Getting in the shower, I notice spots are starting on the shower curtain. I immediately wipe down the shower curtain and do a quick wall and grout and drain scrub with the supplies that I keep right next to the tub (this is the only way I’ll wash the tub regularly enough to prevent feeling gross about it!)


As I open my computer, I see a calendar reminder for a client-related task that was generated from an email I received last night. (deal with it. I set my timer for 20 minutes and started)


Dishwasher drawer sticks (put on the list)


Top shelf of bathroom cabinet - I don’t know entirely what’s up there and it bothers me (deal with it partially; set timer for 4 minutes pull things down one by one and categorize them by “I know I want to keep” (sub-category “and it goes somewhere else”), and “I don’t know whether to keep”. I pressed repeat on the timer once and spent a total of 7 minutes, including taking a photo of the categories in piles on the bathroom counter, putting away the three items that were keepers that go somewhere else, and putting the rest back on the shelf. Was the shelf organized? A little bit better. Not to my satisfaction, but I felt better because now I knew what was up there even though I hadn’t made decisions about everything yet.). Here's the photo of my categories. iPad in the bathroom closet - don't ask! Yes, that's the pile of three items that I put elsewhere.

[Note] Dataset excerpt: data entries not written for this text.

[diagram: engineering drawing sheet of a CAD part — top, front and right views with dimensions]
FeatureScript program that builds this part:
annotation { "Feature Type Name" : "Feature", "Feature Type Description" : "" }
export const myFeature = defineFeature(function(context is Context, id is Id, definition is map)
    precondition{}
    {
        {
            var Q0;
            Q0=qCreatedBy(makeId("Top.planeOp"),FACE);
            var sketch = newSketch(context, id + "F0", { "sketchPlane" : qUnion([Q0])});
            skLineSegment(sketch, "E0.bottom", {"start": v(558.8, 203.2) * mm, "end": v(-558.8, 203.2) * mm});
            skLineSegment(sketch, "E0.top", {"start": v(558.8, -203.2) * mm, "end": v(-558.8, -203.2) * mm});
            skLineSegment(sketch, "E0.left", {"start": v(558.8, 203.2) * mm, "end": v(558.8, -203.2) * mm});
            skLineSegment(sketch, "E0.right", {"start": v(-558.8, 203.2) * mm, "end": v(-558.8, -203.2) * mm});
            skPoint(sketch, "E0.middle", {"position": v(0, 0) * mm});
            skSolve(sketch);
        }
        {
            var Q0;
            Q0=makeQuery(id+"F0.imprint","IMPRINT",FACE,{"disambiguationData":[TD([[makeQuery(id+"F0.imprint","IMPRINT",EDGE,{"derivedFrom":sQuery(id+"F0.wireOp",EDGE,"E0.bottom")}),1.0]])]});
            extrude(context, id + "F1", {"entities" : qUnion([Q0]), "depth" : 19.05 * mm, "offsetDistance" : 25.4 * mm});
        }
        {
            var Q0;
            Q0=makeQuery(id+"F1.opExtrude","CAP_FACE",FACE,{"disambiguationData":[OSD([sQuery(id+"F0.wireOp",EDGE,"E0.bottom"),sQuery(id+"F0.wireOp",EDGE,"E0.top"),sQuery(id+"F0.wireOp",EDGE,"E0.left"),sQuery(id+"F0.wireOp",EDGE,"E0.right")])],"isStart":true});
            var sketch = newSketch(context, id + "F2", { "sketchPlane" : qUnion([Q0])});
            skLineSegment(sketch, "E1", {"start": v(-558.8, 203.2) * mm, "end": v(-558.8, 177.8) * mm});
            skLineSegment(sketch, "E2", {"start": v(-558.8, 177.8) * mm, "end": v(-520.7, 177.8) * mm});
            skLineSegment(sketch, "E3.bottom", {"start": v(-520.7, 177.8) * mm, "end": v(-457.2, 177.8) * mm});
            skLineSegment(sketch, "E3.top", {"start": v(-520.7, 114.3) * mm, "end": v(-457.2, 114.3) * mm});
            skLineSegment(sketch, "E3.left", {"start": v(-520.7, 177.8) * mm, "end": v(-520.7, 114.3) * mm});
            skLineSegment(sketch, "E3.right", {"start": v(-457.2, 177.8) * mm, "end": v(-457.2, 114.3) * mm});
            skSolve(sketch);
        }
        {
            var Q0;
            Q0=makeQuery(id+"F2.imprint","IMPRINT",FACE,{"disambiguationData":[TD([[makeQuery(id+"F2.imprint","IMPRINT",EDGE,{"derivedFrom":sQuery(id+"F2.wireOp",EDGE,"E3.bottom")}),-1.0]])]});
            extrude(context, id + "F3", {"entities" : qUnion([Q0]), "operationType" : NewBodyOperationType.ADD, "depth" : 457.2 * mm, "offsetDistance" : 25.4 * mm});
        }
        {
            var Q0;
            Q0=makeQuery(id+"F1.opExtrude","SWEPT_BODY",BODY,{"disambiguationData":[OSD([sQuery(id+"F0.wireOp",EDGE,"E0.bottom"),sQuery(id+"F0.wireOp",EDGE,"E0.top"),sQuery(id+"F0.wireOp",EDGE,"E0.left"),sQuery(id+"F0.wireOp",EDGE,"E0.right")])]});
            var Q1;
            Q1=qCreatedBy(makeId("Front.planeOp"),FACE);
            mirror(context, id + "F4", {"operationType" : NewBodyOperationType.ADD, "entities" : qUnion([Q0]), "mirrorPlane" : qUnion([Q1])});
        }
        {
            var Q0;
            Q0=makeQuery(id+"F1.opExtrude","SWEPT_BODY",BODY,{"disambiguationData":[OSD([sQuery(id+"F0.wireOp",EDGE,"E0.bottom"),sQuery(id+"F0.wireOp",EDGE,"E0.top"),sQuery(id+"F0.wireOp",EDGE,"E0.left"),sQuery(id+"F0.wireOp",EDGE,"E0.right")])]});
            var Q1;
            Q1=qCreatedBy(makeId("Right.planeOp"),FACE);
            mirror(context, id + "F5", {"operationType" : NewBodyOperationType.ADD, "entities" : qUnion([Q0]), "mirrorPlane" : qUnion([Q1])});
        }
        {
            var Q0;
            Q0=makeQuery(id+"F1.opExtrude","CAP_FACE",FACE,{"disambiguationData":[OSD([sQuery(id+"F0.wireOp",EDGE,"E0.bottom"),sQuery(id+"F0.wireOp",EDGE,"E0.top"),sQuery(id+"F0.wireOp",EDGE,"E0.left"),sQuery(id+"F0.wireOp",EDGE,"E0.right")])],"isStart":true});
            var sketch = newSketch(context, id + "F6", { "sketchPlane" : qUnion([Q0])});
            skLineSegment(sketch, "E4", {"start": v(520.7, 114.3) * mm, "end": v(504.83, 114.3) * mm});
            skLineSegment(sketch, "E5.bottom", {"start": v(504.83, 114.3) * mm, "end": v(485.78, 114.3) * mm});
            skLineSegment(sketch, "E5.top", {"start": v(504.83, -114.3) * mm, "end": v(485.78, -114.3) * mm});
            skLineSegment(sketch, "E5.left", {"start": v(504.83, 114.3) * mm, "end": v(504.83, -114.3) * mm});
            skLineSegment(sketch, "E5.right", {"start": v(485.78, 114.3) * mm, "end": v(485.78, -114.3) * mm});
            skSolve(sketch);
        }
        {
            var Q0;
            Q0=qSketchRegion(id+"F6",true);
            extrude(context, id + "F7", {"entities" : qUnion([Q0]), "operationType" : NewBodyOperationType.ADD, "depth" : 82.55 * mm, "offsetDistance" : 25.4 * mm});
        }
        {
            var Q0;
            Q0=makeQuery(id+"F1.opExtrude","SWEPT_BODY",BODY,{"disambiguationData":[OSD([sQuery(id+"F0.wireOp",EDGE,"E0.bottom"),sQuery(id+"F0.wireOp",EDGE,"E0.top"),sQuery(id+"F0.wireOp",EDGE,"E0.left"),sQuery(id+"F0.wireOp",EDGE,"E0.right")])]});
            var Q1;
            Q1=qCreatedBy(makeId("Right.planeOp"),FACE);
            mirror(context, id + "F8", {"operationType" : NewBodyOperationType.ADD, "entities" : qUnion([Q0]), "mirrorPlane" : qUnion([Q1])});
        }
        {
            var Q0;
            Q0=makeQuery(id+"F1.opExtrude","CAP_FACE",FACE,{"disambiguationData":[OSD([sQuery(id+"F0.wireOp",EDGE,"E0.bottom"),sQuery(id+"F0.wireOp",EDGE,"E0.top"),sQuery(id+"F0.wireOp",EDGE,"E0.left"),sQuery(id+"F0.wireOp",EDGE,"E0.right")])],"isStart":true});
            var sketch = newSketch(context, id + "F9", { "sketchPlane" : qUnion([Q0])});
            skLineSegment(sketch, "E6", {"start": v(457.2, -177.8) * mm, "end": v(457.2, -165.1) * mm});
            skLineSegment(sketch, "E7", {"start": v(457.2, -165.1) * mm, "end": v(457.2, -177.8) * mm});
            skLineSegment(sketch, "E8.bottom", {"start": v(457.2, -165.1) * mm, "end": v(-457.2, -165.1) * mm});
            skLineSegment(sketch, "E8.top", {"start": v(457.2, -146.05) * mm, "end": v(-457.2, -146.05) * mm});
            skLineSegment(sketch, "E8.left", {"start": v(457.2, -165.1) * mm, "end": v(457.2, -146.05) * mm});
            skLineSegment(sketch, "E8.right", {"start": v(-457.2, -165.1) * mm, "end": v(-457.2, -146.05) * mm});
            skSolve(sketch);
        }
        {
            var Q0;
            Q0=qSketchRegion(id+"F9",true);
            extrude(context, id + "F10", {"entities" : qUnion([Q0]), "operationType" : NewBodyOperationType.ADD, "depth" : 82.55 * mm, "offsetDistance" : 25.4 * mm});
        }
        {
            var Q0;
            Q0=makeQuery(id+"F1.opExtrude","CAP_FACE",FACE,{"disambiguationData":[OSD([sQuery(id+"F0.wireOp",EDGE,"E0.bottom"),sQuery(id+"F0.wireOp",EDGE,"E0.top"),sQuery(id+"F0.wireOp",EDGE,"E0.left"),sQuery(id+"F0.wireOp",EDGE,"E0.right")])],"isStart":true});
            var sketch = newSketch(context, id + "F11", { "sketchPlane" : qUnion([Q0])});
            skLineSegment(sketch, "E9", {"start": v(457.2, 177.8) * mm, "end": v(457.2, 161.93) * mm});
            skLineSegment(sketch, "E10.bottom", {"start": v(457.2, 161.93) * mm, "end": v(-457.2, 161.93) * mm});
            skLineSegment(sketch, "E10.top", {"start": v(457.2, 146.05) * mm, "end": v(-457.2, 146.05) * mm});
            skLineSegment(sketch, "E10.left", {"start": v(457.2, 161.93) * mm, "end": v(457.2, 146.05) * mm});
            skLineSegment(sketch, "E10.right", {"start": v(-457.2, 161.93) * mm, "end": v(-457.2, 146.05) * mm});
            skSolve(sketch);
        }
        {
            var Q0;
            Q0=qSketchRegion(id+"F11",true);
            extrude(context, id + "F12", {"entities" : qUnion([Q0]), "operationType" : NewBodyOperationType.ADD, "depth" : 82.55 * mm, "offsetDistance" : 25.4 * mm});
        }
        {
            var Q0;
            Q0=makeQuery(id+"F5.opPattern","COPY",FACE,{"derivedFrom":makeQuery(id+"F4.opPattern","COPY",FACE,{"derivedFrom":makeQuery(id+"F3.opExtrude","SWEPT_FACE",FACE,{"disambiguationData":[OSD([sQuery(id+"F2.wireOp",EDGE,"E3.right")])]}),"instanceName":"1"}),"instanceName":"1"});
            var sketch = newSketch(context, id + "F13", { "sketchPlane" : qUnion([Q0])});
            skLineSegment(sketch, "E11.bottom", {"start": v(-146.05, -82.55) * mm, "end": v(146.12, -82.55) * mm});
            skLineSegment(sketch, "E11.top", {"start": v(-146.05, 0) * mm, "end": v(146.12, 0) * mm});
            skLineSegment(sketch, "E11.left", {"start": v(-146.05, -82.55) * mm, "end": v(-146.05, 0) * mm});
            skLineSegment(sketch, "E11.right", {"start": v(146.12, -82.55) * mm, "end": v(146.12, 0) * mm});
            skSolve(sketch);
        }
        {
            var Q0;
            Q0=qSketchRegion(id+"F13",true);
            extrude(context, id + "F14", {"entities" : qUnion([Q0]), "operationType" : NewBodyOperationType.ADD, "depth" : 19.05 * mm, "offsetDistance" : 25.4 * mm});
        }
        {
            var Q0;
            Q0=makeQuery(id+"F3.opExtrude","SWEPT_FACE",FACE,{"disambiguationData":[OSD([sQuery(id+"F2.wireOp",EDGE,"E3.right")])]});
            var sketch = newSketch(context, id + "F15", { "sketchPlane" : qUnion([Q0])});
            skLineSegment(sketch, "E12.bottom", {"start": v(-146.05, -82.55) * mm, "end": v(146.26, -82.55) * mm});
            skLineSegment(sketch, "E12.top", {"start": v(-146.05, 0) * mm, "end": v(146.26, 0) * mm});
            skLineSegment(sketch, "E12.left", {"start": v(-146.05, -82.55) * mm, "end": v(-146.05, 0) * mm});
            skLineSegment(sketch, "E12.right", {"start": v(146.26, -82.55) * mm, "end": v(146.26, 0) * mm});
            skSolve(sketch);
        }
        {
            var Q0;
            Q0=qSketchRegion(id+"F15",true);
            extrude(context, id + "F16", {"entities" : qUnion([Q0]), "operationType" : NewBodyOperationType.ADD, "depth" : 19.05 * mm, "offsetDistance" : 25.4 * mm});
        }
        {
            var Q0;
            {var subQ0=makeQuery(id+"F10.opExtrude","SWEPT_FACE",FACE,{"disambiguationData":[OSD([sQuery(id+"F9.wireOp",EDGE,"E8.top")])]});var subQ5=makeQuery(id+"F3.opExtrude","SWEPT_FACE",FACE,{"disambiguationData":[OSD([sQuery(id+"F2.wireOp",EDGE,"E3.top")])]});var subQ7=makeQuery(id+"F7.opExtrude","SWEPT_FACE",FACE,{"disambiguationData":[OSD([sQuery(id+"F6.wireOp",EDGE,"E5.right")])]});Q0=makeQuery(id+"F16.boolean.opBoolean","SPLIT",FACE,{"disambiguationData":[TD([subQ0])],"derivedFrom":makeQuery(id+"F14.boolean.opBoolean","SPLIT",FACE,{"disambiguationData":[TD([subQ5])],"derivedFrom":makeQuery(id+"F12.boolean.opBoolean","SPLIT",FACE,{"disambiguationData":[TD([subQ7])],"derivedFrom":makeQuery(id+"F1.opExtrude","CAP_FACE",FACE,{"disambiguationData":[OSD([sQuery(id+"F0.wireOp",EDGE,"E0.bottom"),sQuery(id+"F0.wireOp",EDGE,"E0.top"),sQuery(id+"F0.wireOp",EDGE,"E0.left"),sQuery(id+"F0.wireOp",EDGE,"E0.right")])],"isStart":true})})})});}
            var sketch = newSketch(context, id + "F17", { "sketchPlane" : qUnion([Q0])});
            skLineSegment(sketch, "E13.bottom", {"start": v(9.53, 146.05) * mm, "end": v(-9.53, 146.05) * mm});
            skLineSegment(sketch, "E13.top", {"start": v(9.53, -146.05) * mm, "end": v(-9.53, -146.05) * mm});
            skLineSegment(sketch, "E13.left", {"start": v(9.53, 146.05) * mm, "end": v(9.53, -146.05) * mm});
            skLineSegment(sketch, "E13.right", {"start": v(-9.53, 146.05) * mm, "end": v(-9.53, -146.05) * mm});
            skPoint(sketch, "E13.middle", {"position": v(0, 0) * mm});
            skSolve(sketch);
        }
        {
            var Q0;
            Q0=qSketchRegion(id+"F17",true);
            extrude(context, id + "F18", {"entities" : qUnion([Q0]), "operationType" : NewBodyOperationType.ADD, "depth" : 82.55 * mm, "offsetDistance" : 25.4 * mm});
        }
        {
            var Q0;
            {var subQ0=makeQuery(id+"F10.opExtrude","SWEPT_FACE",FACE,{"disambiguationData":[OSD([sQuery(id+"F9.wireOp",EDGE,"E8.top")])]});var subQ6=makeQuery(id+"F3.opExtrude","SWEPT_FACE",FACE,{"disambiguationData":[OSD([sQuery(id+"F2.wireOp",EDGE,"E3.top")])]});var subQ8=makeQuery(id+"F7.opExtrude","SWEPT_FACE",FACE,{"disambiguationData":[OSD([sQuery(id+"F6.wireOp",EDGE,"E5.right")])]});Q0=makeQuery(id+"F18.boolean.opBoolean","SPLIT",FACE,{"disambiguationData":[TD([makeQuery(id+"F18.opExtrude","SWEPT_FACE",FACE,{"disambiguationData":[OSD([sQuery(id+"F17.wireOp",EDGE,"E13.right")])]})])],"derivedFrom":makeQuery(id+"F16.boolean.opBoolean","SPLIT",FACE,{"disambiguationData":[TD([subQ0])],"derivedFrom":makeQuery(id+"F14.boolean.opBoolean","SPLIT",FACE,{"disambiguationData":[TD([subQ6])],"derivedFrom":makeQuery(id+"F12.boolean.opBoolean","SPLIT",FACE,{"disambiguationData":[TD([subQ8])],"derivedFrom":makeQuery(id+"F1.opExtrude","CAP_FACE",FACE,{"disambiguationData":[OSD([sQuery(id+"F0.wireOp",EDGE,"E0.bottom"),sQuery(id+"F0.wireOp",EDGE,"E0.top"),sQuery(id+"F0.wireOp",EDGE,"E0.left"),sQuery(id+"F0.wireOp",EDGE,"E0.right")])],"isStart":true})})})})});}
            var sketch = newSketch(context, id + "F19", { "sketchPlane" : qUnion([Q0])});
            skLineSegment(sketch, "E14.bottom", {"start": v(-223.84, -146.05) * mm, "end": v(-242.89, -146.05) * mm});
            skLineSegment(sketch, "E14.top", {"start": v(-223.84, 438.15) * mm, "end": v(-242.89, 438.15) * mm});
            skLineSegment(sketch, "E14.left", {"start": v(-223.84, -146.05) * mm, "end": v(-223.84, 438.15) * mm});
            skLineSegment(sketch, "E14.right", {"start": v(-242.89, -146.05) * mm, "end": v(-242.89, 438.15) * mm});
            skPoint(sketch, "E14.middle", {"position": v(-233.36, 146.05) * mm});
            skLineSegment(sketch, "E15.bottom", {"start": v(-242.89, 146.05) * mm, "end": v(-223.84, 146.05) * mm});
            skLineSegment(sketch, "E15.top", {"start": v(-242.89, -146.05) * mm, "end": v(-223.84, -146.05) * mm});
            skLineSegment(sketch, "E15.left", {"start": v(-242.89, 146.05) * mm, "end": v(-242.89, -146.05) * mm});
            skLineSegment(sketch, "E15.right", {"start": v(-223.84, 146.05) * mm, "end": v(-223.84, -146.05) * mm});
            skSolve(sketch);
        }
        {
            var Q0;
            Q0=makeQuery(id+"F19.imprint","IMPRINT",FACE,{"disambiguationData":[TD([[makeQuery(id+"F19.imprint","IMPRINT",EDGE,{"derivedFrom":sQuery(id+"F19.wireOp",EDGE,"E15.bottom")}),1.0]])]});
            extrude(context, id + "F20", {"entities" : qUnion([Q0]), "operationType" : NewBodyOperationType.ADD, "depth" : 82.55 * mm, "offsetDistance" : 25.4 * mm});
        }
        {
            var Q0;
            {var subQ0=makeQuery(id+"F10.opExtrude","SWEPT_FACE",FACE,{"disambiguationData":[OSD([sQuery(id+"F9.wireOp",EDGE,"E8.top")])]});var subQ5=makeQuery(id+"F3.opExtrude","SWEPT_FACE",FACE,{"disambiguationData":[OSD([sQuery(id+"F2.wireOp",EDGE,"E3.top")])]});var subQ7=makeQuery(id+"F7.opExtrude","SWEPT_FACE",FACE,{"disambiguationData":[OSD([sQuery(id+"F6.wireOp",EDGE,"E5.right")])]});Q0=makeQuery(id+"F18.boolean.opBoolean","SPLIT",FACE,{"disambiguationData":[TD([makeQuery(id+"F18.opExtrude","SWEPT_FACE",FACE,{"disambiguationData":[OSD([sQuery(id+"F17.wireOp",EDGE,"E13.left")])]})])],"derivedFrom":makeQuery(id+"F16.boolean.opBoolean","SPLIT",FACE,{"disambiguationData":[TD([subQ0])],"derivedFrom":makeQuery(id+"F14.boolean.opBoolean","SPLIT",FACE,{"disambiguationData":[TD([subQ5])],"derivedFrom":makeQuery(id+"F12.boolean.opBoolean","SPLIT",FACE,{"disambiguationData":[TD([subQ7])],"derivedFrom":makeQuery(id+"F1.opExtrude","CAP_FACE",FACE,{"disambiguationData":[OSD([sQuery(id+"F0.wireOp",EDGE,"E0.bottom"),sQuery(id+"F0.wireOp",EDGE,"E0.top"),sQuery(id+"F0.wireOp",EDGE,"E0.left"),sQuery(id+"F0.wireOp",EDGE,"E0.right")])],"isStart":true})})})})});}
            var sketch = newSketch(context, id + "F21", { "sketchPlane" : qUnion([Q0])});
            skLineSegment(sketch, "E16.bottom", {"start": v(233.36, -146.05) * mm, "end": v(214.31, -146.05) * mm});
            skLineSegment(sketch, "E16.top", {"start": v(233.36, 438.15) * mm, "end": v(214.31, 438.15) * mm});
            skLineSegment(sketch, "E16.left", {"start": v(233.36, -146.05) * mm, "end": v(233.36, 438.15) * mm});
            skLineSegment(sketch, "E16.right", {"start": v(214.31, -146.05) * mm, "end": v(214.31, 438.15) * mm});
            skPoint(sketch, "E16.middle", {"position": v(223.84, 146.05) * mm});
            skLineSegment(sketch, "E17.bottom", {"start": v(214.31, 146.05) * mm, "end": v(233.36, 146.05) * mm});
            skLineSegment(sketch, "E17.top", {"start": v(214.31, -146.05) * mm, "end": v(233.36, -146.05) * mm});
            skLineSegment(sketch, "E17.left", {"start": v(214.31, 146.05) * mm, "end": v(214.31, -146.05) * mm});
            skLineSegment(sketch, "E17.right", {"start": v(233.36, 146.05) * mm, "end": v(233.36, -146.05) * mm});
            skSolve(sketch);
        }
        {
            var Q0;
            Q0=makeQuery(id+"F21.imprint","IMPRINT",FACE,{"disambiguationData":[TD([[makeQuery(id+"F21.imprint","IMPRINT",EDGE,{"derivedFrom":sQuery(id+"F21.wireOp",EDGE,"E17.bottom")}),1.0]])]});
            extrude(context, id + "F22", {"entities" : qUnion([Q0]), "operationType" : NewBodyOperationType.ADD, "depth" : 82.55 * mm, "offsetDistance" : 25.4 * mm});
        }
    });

Today I realized that later in the day yesterday I naturally, without stress or procrastination, took care of a few of the things that I noticed were bothering me. Once I put my attention on it and realized it was disturbing me, my motivation increased and I started taking care of some of the problems. For instance, I vacuumed the living room at 8:30 pm last night, I made a plan about the project for which I wanted the touch-up paint, and I implemented an idea that came to me about how to do the grocery list electronically. Okay, the project-planning did involve a bit of stress, mostly because it required decision-making and I was tired while I was doing it.


I feel the results of all the little actions I took yesterday. I didn’t spend the whole day organizing, yet I did improve my space, my home management systems, and my mood.

My point?


There are are few:


  1. There’s a tension between us and the stuff in our house.

  2. It matters that we are not at ease.

  3. Lots of different things can irritate, distract, or delay us as we are attempting to follow our priorities.

  4. All the work we do to organize and set up systems in advance to reduce the distractions is worth it to ease our minds and free our thoughts as we go about our day.

  5. Even a few minutes (or less!) can make a difference in how you experience your life.